Aidan Walsh (born 23 January 1990) is an Irish hurler and Gaelic footballer who plays for Cork Championship club Kanturk and at inter-county level with the Cork senior hurling team. He usually lines out as a full-forward.

Playing career

Cork Institute of Technology

In 2011, he helped the Cork Institute of Technology hurling team to their first county final where they played Carrigtwohill. Despite being favourites for the game Carrigtwohill ran out 0–15 to 1–11 winners. Then the GAA barred Walsh, as well as goalkeeper Michael Boyle, from playing for DCU in controversial circumstances.

Kanturk

Walsh joined the Kanturk club at a young age and played in all grades at juvenile and underage levels as a dual player. His early successes included winning Duhallow Championship titles in 2009 and 2011 after defeats of Rockchapel.

On 11 November 2011, Walsh was at midfield for the Kanturk junior football team that faced Mitchelstown in the final of Cork Junior Championship. He was held scoreless in the game but collected a winners' medal after the 1-20 to 0-04 victory. He ended the game as man of the match.

On 3 November 2013, Walsh was at right wing-forward when the Kanturk intermediate hurling team faced Éire Óg in the final of the Cork Intermediate Championship. He scored 1-01 from play in the 2-22 to 1-12 victory.

The 2017-18 season proved to be a hugely successful one for Walsh and the Kanturk club. After claiming a Cork Premier Intermediate Championship medal with the hurling team following a two-point defeat of Mallow in the final, he later won a Cork Intermediate Championship medal as a footballer following a 0-14 to 0-13 defeat of Mitchelstown in the final. On 19 November 2017, Walsh won a Munster Championship medal with the hurlers after a 1-23 to 0-25 extra-time defeat of Kilmaley in the final. On 4 February 2018, he won an All-Ireland medal after scoring two points in a 1-18 to 1-17 defeat of St Patrick's Ballyragget in the final.

Cork

Minor and under-21

Walsh first played for Cork as a member of the minor football team. He made his first appearance on 11 April 2007 and scored six points from right wing-forward in a 0-20 to 0-03 defeat of Waterford. On 1 July, Walsh won a Munster Championship medal after scoring three points in a 1-16 to 2-08 defeat of Kerry in the final.

Walsh became a dual player at minor level in 2008. He made his first appearance for the Cork minor hurling team when he lined out at midfield in a 2-17 to 2-16 defeat by Clare on 30 April 2008. In spite of this defeat, Cork still reached the provincial decider via the play-off route. Walsh was switched to right wing-back and collected a Munster Championship medal after a 0-19 to 0-18 defeat of Tipperary.

On 14 March 2009, Walsh made his first appearance for the Cork under-21 football team. He lined out at centre-back in a 1-17 to 0-09 defeat of Kerry. On 28 March, he won a Munster Championship medal after a 1-09 to 2-05 defeat of Tipperary in the final. Walsh was again at centre-back when Cork faced Down in the All-Ireland final on 4 May. He collected a winners' medal after a 1-13 to 2-09 victory. On 3 June, Walsh made his first appearance for the Cork under-21 team in a 2-22 to 0-25 defeat by Tipperary in the Munster Championship.

Instruction 1. Update the listing from the line with "genus: Urochloa" up to and including the line with "coordinates: 0 N, 0 E". Put "growing site" in place of "habitat" and leave everything else unchanged.

Input for this task.
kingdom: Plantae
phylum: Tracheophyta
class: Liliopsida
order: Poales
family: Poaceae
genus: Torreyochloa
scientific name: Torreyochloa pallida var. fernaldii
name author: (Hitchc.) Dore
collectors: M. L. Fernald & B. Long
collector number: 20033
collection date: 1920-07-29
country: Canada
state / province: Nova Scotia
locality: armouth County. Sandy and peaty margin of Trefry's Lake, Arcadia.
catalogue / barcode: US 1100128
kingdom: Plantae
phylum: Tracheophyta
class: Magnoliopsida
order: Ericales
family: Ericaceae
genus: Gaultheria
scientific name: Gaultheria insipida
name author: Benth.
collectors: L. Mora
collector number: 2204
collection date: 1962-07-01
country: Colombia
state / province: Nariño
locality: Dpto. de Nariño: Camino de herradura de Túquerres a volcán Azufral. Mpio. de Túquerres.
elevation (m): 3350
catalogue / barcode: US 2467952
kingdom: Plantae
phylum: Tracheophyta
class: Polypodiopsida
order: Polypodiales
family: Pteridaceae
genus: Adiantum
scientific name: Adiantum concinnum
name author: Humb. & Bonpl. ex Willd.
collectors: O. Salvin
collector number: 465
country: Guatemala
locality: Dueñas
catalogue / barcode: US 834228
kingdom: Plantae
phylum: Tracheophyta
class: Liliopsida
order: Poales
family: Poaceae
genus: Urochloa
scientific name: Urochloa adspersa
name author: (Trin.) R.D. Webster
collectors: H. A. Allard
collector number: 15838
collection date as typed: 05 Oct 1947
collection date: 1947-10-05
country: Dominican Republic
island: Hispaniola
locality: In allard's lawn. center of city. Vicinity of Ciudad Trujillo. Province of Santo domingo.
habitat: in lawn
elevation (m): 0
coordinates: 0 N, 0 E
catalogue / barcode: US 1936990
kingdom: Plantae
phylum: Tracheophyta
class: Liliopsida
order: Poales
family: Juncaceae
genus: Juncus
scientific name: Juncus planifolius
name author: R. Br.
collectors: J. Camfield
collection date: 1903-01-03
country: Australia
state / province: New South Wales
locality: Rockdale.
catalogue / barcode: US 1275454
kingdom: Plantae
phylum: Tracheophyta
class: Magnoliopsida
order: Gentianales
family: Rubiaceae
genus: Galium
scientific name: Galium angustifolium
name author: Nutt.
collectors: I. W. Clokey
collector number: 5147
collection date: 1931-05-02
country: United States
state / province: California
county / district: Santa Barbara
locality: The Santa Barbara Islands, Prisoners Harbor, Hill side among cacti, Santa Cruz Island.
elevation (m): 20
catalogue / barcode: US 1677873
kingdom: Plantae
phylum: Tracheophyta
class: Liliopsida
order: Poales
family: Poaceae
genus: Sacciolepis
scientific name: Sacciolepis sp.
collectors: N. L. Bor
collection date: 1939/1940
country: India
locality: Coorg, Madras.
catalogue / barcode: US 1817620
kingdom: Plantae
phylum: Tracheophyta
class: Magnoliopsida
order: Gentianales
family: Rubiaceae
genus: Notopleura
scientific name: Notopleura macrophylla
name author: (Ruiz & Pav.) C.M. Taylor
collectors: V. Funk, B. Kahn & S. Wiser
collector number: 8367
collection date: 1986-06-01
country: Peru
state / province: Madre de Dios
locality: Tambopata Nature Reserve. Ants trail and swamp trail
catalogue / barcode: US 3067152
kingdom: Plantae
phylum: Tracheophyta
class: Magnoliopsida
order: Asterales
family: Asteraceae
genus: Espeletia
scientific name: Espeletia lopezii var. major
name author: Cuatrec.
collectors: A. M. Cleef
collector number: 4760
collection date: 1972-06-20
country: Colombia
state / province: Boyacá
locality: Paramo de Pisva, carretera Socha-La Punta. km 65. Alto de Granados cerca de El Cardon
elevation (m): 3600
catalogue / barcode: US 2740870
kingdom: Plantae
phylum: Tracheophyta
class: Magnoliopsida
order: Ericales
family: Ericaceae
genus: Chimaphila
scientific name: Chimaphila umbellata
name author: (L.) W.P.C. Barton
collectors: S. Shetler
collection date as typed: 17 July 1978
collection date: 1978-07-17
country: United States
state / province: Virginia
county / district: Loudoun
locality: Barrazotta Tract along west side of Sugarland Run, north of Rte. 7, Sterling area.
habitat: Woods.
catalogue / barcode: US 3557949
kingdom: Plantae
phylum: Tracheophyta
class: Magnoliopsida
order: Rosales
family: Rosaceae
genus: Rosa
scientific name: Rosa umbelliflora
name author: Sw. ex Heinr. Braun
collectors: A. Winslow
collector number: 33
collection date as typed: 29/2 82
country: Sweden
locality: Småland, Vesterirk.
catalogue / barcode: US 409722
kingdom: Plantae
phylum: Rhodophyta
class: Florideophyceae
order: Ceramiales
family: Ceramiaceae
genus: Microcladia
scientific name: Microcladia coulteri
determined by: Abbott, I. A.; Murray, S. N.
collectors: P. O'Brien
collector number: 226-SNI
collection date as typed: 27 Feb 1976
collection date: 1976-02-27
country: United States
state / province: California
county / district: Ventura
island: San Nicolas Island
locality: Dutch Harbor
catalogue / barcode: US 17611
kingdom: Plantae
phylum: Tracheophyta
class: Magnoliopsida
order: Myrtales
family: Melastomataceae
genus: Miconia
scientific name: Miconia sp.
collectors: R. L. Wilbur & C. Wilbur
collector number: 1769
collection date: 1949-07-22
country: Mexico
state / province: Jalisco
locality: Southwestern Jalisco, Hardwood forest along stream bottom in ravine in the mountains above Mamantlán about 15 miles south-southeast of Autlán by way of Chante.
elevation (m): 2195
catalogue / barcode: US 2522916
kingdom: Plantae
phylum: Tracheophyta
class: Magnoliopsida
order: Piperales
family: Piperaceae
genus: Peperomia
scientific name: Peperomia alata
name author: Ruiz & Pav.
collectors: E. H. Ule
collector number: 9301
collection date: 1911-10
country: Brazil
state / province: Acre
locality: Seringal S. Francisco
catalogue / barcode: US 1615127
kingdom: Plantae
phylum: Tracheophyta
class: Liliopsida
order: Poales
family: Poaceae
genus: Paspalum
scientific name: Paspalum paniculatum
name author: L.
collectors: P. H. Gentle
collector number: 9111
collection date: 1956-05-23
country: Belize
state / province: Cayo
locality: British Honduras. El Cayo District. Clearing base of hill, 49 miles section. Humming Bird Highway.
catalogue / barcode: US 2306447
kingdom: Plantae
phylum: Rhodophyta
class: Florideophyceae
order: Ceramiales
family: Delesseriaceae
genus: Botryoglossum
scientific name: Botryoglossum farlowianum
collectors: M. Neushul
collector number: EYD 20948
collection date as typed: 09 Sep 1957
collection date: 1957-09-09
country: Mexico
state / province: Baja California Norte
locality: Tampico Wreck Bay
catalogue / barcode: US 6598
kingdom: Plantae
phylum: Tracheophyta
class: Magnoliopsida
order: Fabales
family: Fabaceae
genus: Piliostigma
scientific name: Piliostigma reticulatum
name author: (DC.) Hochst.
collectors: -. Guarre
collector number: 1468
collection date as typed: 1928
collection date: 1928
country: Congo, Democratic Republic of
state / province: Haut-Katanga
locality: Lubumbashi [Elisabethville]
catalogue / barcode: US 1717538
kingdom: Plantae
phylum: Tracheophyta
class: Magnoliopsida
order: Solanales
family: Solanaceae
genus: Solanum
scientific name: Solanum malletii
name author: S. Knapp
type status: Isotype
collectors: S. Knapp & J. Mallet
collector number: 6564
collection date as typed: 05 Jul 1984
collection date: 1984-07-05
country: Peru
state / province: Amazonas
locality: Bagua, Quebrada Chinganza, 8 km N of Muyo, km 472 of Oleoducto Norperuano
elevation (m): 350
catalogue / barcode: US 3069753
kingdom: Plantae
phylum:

Instruction 2. Go on with the article about Aidan Walsh, starting after its last sentence.

Final result 1.
genus: Urochloa
scientific name: Urochloa adspersa
name author: (Trin.) R.D. Webster
collectors: H. A. Allard
collector number: 15838
collection date as typed: 05 Oct 1947
collection date: 1947-10-05
country: Dominican Republic
island: Hispaniola
locality: In allard's lawn. center of city. Vicinity of Ciudad Trujillo. Province of Santo domingo.
growing site: in lawn
elevation (m): 0
coordinates: 0 N, 0 E

Final result 2.
On 6 April 2011, Walsh was at midfield for the under-21 footballers when Cork faced Kerry in the Munster Championship final. He collected a second winners' medal after the 2-24 to 0-08 victory. On 3 August, Walsh was at left wing-forward for the Cork under-21 hurling team that faced Limerick in the Munster Championship final. He scored eight points from play in the 4-20 to 1-27 defeat.

Senior

Walsh made his first appearance for the Cork senior football team on 5 July 2009. He was introduced as a 59th-minute substitute for Ger Spillane in Cork's 2-06 to 0-11 defeat of Limerick in the Munster Championship final. It was his only appearance during the championship, however, he was an unused substitute for Cork's 0-16 to 1-09 defeat by Kerry in the All-Ireland final on 20 September.

On 25 April 2010, Walsh was at midfield for Cork's National League final against Mayo. He scored a point in the 1-17 to 0-12 victory. Walsh was also named at midfield for Cork's All-Ireland final meeting with Down on 19 September. He ended the game with a winners' medal after a 0-16 to 0-15 victory for Cork. Walsh ended the season by winning an All-Star award as well as being named Young Footballer of the Year.

After playing in the early rounds of the National League, Walsh won a second successive winners' medal on 24 April 2011 in spite of missing Cork's 0-21 to 2-14 defeat of Dublin in the final.

Walsh won his third National Football League medal on 29 April 2012. Lining out at full-forward he scored a vital goal when Cork defeated Mayo by 2-10 to 0-11 to win the title. On 8 July, Walsh top scored with 1-01 when Cork defeated Clare by 3-16 to 0-13 to win the Munster Championship. He ended the season by winning a second All-Star award.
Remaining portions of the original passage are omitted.